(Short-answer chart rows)
# # # # #

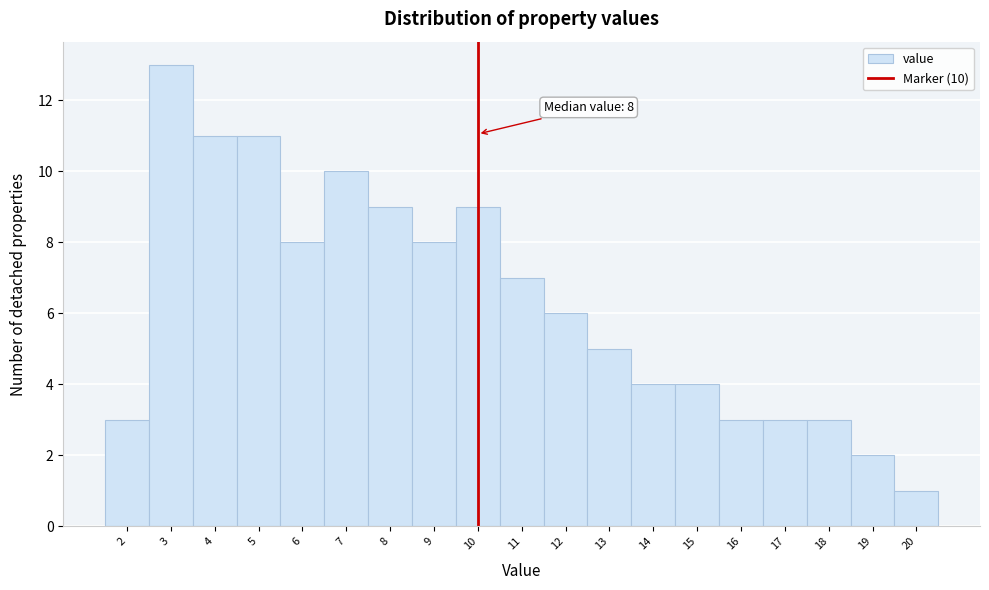

Which range on the x-axis has the tallest bar?

2.5 to 3.5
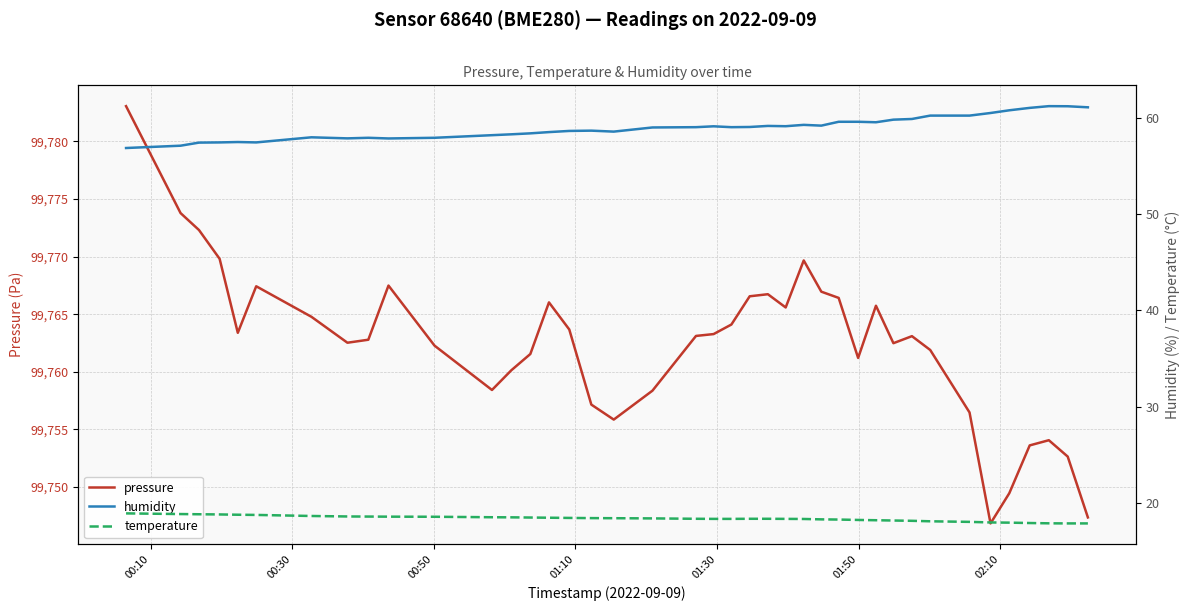

Which series has the widest spread of values?

pressure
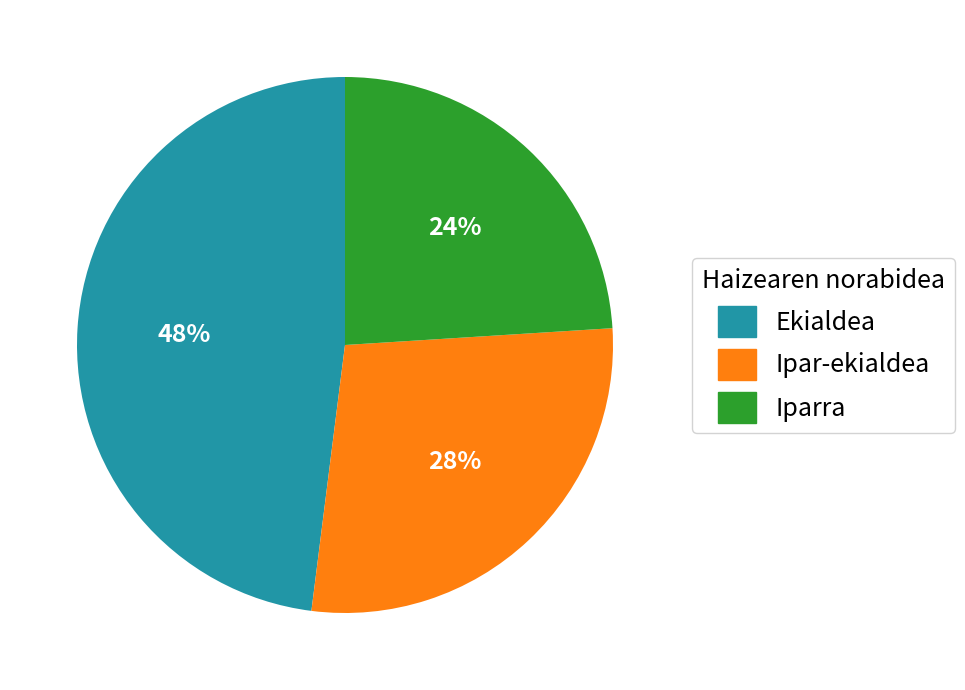

True or false: Iparra accounts for 36% of the total.

False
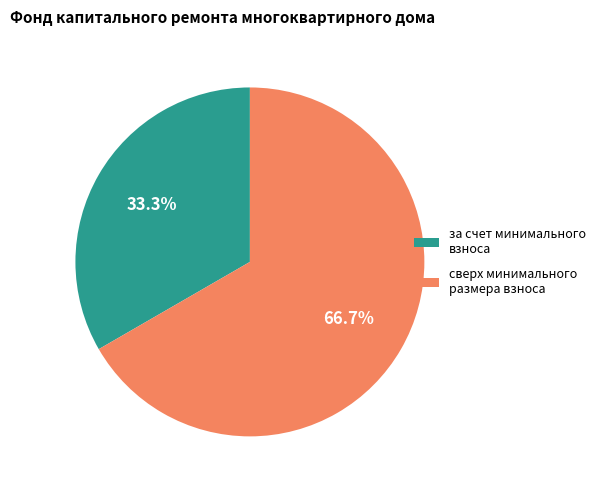

Is сверх минимального размера взноса the majority of the pie?

Yes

# # # # #

* _What the task requires_: Please print every row above word for word, leaving out the pictures.

* _Written response_:
Which range on the x-axis has the tallest bar?

2.5 to 3.5

Which series has the widest spread of values?

pressure

True or false: Iparra accounts for 36% of the total.

False

Is сверх минимального размера взноса the majority of the pie?

Yes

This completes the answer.